Musk, who co-founded Neuralink in 2016, has promised that the technology “will enable someone with paralysis to use a smartphone with their mind faster than someone using thumbs”.

The Silicon Valley company, which has already successfully implanted artificial intelligence microchips in the brains of a macaque monkey named Pager and a pig named Gertrude, is now recruiting for a “clinical trial director” to run tests of the technology in humans.

Last month, Musk told the Wall Street Journal that Neuralink hoped to implant its device in human brains sometime in 2022. However, he has made similar predictions in the past that proved overly optimistic including in 2019, when he said during a presentation that the device would be in human skulls by the following year.

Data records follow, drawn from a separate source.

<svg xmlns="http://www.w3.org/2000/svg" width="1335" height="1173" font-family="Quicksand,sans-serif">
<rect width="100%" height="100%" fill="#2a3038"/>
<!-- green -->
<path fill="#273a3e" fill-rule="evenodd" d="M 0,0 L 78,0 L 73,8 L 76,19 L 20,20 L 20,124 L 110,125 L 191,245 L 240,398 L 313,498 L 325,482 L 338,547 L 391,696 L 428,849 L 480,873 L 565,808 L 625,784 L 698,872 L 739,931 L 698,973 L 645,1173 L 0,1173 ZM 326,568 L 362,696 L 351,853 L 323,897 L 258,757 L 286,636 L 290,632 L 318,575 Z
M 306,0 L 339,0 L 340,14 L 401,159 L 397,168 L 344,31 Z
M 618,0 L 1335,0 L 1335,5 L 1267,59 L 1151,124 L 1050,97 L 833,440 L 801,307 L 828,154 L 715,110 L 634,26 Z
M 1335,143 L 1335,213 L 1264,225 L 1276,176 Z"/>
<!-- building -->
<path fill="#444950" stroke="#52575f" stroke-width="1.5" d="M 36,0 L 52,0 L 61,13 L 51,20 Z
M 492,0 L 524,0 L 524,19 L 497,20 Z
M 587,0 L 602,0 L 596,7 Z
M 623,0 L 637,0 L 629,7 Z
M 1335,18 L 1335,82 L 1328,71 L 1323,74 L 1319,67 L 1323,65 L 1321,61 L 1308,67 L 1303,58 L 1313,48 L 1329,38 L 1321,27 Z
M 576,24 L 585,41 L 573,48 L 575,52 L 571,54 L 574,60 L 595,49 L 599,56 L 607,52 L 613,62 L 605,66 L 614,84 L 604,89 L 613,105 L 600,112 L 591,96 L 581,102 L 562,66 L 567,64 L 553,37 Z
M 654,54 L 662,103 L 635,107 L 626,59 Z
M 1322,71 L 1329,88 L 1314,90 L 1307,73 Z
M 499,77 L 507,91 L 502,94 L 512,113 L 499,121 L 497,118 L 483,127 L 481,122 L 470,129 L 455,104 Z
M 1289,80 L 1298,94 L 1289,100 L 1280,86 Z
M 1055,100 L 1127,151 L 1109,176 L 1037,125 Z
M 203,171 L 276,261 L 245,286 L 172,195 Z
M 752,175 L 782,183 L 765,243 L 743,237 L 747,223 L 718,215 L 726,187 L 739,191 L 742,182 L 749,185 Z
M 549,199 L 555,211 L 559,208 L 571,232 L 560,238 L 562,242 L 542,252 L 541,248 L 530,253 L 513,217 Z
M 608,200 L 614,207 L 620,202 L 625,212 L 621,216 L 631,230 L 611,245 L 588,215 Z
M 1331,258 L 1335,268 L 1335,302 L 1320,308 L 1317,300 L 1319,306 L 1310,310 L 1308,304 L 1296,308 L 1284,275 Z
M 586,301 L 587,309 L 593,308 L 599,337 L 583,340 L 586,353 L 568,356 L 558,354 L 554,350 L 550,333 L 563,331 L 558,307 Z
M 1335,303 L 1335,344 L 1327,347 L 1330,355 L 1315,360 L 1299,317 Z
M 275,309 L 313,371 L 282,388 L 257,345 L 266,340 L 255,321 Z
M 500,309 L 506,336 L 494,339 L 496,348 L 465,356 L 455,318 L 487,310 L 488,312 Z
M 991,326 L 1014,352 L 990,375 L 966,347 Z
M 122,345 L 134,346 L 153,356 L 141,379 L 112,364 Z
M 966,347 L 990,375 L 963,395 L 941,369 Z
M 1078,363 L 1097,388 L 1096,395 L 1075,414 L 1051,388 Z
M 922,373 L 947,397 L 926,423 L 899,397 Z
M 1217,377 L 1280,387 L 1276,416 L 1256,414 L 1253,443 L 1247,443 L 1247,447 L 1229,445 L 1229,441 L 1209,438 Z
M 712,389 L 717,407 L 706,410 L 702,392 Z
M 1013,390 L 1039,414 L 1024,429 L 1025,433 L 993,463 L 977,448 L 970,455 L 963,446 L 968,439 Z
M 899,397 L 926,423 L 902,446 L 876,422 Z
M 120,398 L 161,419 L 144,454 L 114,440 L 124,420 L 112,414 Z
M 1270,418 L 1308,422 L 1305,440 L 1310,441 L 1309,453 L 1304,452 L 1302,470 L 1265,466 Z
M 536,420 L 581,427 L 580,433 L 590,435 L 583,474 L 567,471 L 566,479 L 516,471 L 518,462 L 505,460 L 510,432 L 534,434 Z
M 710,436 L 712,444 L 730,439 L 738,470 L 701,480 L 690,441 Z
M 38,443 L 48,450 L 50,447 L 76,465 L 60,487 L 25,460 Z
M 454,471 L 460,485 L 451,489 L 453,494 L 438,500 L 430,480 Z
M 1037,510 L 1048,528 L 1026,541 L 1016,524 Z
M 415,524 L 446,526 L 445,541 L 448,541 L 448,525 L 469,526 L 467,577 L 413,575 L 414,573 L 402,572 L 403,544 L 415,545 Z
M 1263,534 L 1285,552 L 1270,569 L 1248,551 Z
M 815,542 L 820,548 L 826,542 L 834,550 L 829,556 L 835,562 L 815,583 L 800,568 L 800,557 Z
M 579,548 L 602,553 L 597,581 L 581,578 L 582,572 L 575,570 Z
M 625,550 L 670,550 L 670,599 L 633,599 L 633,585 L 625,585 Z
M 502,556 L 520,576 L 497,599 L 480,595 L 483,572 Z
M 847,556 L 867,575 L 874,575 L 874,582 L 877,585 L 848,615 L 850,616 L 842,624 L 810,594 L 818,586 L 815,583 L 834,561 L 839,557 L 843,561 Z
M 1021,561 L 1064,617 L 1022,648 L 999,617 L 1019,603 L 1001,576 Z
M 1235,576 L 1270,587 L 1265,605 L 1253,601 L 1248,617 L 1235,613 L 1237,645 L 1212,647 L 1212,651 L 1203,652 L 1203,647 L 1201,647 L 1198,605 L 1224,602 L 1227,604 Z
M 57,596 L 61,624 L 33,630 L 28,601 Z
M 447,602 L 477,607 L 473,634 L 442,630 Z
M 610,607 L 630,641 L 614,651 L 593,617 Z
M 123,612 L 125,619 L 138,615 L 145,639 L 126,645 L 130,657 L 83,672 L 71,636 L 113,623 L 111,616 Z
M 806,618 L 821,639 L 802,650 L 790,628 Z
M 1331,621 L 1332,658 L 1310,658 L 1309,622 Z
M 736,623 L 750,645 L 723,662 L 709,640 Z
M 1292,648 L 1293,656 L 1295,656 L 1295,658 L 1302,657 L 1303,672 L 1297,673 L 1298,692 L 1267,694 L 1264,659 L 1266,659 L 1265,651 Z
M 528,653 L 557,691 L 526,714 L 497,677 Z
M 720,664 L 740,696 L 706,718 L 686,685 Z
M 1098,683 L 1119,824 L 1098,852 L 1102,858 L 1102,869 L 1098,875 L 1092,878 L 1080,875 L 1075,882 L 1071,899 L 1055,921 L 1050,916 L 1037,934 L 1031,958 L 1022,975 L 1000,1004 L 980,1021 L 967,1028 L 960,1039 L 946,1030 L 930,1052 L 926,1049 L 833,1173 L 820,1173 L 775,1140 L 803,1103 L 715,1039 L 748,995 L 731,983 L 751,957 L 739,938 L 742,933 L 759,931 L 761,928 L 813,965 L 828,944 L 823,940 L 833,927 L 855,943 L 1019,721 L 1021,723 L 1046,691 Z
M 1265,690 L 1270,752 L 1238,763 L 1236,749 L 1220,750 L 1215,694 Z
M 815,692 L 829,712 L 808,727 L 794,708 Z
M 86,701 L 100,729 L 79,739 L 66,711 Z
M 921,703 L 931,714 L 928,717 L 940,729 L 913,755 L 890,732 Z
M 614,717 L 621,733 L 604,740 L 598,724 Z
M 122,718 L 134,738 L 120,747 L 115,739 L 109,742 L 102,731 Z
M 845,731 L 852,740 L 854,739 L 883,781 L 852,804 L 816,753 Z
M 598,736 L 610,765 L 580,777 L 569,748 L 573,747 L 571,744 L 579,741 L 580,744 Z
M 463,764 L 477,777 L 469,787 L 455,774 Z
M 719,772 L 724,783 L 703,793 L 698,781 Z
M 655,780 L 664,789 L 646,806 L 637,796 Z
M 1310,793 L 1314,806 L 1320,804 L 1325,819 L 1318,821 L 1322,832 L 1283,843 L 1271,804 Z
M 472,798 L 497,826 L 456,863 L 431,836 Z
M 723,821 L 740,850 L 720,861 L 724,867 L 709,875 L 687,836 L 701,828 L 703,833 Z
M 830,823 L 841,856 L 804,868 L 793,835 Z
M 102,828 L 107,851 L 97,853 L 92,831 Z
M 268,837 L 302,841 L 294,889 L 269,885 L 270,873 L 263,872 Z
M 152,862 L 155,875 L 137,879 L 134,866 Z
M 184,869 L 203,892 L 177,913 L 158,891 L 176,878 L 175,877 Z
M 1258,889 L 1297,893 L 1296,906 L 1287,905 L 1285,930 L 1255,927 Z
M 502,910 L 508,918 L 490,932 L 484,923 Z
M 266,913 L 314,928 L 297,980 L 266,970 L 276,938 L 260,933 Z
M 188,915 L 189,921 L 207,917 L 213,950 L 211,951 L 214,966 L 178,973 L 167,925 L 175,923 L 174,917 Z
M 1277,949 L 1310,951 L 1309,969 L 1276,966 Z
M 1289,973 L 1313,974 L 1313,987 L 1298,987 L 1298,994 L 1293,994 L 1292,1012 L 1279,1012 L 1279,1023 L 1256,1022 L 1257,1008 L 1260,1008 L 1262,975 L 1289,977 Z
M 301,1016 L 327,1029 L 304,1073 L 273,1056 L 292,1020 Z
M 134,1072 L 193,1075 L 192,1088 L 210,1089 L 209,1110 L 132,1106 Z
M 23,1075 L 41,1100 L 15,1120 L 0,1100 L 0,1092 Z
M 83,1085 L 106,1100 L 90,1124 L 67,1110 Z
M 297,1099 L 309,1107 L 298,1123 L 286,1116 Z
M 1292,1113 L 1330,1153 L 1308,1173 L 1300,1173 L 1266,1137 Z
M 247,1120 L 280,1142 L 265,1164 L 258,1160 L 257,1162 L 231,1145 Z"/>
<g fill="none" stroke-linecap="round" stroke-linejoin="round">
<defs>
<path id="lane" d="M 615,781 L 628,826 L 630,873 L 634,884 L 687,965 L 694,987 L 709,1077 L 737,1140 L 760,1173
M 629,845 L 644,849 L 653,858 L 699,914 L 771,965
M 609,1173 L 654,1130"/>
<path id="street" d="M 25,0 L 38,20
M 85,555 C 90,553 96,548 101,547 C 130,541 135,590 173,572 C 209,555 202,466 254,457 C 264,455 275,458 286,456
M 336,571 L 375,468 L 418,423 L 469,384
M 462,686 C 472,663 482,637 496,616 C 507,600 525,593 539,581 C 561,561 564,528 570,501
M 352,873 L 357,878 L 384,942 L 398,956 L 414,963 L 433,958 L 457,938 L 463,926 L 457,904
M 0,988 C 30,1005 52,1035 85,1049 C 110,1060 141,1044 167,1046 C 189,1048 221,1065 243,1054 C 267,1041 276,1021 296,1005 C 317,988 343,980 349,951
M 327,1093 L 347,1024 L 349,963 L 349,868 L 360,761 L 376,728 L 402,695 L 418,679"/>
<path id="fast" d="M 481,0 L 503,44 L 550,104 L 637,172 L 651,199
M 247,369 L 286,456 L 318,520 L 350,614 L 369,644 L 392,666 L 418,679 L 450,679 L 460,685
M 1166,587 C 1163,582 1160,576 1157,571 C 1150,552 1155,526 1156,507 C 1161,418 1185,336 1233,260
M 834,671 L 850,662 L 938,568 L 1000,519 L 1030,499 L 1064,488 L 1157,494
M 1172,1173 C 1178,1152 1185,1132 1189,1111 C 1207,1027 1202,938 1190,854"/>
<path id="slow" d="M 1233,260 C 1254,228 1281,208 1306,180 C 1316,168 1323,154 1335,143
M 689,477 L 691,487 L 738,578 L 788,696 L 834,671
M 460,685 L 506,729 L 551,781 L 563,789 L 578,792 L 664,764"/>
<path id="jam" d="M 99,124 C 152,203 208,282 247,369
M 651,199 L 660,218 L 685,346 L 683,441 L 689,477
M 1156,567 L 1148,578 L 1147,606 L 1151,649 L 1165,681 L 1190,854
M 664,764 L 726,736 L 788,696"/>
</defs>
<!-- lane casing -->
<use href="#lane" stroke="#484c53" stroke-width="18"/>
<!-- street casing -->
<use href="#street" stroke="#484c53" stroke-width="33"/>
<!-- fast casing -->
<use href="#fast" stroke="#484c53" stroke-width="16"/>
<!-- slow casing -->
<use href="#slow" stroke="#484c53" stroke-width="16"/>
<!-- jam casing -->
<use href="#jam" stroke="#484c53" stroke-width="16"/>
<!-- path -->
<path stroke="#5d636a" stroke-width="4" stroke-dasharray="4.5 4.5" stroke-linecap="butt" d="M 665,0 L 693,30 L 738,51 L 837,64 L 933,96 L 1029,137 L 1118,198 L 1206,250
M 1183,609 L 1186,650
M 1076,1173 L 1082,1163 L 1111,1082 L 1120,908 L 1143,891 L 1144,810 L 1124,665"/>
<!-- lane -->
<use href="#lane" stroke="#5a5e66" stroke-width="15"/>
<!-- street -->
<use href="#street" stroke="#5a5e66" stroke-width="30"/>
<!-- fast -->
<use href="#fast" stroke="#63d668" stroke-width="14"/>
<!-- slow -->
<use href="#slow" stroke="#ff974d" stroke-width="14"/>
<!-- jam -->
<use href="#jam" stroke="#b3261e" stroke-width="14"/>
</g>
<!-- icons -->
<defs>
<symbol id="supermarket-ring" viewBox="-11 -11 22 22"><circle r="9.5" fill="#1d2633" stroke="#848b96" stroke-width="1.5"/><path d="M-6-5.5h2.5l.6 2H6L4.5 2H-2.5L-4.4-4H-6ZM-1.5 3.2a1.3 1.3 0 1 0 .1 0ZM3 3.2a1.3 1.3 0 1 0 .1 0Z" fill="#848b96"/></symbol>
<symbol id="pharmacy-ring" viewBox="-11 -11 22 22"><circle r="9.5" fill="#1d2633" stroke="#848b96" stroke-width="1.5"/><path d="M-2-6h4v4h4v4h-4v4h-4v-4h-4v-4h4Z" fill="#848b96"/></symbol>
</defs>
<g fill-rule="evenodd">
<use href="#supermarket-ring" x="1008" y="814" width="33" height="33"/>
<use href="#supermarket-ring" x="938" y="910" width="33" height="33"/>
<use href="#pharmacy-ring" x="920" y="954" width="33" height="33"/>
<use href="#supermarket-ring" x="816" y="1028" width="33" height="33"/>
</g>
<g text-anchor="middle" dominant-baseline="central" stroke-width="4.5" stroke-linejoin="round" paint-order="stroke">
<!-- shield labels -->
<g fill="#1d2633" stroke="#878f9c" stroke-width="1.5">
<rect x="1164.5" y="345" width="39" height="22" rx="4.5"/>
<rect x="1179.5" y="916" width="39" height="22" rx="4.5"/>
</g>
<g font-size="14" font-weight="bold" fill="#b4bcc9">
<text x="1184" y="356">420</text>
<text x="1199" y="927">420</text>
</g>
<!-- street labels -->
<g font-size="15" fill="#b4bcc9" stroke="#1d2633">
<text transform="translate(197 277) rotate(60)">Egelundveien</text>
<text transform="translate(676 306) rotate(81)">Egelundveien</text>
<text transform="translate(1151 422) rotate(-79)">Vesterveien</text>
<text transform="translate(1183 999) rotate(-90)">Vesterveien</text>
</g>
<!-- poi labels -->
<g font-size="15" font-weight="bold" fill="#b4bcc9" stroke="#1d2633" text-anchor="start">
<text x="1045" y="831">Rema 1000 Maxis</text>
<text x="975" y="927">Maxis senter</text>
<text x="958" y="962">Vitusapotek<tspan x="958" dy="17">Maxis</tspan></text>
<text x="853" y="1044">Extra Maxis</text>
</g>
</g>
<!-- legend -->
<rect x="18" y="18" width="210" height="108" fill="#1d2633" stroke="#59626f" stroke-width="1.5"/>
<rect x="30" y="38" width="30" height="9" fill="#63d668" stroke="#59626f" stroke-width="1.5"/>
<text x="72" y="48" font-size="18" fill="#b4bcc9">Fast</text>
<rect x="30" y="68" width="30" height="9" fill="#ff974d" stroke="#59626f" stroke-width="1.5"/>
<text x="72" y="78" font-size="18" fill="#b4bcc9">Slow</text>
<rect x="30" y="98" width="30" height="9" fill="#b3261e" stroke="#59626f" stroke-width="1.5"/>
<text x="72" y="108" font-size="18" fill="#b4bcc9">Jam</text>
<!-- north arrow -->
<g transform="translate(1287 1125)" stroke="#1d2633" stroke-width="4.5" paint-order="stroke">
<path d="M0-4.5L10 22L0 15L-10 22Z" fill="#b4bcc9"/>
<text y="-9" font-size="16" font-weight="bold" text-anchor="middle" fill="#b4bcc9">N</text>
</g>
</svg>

“I think we have a chance with Neuralink to restore full-body functionality to someone who has a spinal cord injury. Neuralink’s working well in monkeys, and we’re actually doing just a lot of testing and just confirming that it’s very safe and reliable and the Neuralink device can be removed safely.”


The first in-human test that medical device makers must go through on the path to U.S. Food and Drug

Administration approval is known as a feasibility test. The next, after a submission, review and approval process with the FDA based on the feasibility test, is a pivotal device test.